Calf esophageal feeders (tube feeders) are the best tool for this job. The thumb rule is that five per cent of body weight should be ingested within the first four hours of life and another five per cent within the next 12 hours. For a 77-lb., 99-lb. and 121-lb. calf, each feeding should be 1.75 litres, 2.25 litres and 2.75 litres respectively.
What to give is another matter. Colostrum can be sourced from the dam, from another cow in the herd, frozen from your own herd, frozen from a dairy herd or from available commercial preparations. An average calf needs approximately 100 grams of colostral antibody for adequate passive transfer.
Most beef cows will provide this in about two litres of colostrum. Dairy cows produce a great volume of relatively dilute colostrum and about four liters are needed to do the same job.
Another disadvantage of using dairy cow colostrum is that you may inadvertently infect your calf with Johne’s disease.

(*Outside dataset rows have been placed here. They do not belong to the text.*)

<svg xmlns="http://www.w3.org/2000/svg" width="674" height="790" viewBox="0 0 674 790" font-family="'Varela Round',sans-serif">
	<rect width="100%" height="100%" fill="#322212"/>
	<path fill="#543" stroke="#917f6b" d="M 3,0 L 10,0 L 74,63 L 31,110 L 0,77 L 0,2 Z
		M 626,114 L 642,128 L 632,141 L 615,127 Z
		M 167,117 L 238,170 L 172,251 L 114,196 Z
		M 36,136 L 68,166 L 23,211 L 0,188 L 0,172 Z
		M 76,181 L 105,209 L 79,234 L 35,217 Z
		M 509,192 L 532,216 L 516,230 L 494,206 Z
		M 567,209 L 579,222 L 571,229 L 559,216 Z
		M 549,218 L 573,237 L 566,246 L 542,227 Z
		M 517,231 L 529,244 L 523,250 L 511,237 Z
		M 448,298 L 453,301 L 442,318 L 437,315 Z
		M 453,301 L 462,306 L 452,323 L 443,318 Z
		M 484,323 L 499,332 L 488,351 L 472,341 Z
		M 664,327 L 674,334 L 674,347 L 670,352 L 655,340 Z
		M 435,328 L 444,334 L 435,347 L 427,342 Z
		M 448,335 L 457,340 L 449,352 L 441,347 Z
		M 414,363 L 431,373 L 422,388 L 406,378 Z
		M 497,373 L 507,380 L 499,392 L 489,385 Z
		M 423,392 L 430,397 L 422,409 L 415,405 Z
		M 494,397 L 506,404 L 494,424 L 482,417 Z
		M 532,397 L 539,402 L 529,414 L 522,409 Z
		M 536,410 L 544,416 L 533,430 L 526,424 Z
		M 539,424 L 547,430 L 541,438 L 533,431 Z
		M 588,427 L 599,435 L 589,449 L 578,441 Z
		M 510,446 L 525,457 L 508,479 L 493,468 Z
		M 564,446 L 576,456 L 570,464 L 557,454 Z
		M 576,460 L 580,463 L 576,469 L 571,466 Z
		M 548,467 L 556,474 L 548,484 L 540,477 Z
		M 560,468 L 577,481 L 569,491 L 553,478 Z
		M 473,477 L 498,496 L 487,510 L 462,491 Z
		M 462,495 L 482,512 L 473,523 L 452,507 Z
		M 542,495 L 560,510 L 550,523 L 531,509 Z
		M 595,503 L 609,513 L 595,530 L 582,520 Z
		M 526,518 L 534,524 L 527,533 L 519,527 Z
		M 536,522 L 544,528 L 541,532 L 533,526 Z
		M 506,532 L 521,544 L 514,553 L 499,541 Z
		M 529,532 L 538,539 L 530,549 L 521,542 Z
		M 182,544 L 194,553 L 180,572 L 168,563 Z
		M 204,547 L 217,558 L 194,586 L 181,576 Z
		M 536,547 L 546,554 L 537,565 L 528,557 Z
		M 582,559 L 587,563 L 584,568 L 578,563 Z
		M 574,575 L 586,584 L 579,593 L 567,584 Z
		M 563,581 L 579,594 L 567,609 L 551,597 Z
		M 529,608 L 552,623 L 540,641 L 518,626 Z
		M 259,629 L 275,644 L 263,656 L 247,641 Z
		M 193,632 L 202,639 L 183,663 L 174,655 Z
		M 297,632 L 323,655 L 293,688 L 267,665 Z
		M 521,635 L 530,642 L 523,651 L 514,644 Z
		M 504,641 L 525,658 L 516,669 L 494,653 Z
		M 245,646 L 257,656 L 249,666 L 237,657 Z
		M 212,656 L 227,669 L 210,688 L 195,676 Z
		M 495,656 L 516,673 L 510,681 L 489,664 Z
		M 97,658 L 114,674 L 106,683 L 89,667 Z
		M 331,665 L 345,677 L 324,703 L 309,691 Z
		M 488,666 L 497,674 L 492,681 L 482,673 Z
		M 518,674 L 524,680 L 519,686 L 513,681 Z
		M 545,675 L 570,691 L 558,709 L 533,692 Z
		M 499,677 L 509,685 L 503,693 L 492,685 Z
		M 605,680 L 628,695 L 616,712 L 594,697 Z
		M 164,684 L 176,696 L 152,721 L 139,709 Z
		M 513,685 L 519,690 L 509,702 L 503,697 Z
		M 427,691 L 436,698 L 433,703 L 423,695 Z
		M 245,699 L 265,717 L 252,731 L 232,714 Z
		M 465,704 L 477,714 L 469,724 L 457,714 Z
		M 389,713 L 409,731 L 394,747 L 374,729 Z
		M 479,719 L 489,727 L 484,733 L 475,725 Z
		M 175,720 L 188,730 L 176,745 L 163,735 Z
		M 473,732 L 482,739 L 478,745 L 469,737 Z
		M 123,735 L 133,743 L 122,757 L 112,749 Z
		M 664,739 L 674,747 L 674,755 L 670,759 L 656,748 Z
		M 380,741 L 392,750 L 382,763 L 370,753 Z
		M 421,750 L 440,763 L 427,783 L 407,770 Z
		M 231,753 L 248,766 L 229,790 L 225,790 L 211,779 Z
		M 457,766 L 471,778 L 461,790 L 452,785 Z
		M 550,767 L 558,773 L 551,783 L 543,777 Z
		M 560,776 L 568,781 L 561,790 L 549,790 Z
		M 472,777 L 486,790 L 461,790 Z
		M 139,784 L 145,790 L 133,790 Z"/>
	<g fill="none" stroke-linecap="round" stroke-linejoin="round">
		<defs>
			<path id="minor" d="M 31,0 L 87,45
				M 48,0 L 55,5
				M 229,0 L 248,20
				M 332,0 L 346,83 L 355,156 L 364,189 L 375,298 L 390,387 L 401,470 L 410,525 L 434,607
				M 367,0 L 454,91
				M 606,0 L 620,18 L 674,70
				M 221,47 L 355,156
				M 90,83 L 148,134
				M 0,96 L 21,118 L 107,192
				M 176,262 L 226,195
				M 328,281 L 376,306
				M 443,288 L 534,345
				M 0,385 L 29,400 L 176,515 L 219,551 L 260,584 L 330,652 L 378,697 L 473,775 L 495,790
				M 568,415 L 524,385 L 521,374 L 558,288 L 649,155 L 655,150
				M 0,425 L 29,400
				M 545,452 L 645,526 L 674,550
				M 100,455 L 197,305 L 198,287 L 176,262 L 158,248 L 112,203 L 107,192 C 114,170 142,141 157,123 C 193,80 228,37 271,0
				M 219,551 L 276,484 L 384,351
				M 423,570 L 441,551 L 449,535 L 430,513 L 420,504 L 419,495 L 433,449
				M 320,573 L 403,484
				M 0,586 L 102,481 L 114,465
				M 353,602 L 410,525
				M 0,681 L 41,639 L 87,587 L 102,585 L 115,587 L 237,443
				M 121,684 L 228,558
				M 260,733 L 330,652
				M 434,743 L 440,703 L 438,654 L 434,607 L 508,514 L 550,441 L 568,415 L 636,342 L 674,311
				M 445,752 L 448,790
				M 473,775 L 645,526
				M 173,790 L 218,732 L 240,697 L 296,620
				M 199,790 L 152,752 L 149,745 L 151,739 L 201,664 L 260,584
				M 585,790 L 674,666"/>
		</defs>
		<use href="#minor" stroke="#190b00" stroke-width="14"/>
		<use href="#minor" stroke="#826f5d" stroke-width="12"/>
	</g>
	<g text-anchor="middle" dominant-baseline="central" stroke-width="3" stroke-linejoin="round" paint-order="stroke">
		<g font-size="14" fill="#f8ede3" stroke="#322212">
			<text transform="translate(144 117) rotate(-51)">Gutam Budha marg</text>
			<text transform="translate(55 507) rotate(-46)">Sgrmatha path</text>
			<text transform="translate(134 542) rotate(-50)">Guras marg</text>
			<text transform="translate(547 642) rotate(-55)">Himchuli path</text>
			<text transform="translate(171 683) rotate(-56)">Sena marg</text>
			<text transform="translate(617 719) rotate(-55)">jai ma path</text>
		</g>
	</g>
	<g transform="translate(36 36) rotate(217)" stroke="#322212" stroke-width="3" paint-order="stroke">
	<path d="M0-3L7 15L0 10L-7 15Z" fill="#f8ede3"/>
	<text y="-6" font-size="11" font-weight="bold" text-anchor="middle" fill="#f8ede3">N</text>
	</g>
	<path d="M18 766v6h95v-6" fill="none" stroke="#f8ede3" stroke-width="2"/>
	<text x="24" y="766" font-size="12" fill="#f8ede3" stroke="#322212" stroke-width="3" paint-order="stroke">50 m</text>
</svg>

Johne’s is more common in dairy herds and one of the important means of transferring infection is from cow to calf via an infected cow’s colostrum.
Biosecurity issues aside, the cows in your herd will produce colostrum that provides protection against the bacteria and viruses that already exist in your herd. Many producers freeze and bank colostrum from their own herd. Colostrum is best saved from only the first milking, if there appears to be some extra. It is best frozen in good quality Ziploc bags laid flat on cookie sheets. This increases the surface area and greatly speeds thawing. Using a larger number of smaller Ziploc bags speeds thawing even more. Some people freeze colostrum in ice cube trays and store the frozen cubes in bags. Colostrum frozen in any of these ways will thaw in hot tap water in a very reasonable time. I can find no work to definitively state whether microwaving damages the protein molecules or not. But we feel uncertain recommending it in light of the speed of conventional methods.

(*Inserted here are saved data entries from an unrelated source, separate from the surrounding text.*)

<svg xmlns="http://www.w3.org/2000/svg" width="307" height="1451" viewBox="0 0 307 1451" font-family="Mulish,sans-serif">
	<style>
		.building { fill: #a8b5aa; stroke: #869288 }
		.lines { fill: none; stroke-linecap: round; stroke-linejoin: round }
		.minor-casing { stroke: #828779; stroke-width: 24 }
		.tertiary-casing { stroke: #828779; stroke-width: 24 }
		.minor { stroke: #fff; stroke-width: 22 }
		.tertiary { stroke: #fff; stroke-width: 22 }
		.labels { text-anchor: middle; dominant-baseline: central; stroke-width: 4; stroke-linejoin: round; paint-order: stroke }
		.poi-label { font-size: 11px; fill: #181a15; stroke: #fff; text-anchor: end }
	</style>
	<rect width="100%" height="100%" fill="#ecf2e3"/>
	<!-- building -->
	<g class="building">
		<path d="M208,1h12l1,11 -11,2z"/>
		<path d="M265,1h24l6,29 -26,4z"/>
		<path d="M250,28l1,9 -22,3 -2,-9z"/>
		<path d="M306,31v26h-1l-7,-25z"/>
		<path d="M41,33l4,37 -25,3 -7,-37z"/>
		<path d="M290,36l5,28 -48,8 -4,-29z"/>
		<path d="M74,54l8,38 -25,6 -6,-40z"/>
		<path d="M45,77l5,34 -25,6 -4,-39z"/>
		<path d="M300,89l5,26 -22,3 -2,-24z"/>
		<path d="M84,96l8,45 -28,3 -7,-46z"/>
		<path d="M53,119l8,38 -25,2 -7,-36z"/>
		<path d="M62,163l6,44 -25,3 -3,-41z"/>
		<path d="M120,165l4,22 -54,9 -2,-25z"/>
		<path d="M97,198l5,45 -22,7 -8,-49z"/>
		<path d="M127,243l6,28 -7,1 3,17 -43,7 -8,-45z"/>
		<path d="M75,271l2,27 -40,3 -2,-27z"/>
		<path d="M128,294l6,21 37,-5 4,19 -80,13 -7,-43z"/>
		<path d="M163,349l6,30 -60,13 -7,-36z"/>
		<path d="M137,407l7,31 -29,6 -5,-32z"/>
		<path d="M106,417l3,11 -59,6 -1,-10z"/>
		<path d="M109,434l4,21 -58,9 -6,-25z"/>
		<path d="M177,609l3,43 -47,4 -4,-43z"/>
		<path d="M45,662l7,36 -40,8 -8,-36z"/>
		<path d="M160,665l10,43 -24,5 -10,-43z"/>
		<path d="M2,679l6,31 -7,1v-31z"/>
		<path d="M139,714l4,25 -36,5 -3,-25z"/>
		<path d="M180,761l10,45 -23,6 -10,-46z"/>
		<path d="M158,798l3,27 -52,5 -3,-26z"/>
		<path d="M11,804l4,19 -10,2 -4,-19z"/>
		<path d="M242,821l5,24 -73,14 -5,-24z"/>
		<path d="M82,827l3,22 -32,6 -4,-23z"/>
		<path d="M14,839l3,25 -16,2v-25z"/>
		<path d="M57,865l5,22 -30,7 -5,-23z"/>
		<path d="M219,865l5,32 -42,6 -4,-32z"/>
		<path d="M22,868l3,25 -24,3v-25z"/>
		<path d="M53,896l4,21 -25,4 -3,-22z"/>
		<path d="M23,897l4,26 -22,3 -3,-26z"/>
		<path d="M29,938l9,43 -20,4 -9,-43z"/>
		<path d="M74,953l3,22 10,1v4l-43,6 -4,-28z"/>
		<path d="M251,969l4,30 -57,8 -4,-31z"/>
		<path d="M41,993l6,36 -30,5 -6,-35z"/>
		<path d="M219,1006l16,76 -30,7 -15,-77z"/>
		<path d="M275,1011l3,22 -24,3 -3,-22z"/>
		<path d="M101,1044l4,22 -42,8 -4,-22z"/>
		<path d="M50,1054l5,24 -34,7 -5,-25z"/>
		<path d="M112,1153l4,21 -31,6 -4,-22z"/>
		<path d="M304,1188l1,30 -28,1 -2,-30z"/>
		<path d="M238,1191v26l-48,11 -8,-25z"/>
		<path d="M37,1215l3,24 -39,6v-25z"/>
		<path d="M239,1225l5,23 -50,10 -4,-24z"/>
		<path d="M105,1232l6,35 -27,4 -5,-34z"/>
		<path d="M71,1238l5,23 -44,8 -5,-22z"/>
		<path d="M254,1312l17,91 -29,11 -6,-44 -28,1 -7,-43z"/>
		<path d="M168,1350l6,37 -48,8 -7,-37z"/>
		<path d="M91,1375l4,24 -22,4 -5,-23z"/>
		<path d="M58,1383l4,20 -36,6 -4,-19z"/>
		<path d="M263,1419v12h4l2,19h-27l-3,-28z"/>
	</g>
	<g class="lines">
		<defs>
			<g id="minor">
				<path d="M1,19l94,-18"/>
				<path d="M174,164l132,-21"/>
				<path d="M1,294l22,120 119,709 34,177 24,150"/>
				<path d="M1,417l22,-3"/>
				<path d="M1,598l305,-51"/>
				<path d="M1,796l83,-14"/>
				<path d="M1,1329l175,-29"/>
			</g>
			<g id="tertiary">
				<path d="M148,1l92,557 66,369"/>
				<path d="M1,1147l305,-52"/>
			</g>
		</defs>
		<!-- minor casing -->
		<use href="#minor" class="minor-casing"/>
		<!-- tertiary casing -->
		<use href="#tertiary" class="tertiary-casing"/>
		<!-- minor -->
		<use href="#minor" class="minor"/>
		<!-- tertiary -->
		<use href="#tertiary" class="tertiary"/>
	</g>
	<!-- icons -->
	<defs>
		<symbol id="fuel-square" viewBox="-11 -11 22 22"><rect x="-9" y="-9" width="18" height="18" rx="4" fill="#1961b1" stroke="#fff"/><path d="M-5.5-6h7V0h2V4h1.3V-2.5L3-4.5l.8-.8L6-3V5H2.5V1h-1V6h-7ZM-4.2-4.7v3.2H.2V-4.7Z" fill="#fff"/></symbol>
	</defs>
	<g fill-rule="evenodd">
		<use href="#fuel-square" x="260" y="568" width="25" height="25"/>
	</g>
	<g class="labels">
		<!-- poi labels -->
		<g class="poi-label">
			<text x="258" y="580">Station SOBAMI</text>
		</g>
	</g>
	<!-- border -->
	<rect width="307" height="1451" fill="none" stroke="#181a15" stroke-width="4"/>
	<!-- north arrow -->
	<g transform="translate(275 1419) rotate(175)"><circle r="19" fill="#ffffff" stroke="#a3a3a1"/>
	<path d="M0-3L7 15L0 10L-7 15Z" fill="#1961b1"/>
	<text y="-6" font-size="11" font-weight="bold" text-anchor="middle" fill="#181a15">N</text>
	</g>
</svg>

Commercial products contain anywhere from less than 0.5 grams of antibody per dose to 80 grams per dose. Ask your veterinarian to help you sort through them. They seem to have a role more as a supplement than a replacement.
There are a variety of tests that can be performed by a veterinarian to determine whether a calf’s passive transfer has failed or not. Failure of passive transfer means that a calf is at a higher risk of developing disease. On any farm, there is a background or baseline level of sickness and mortality. This level of disease reflects the interaction of management, nutrition, hygiene, environment, antibody level and specificity and virulence of infectious organisms. Increasing colostrum ingestion above an already adequate level will not reduce calf mortality below this baseline level.
Calves with adequate passive transfer can easily succumb to disease if they are in a contaminated environment, stressed enough and/or exposed to highly virulent organisms. Also, low serum antibody levels do not guarantee disease if the calf lives in a relatively clean environment and is not exposed to highly pathogenic organisms. Hopefully a bit of thought, planning and occasionally intervening with regards to colostrum will enable you to nudge up your calf survival.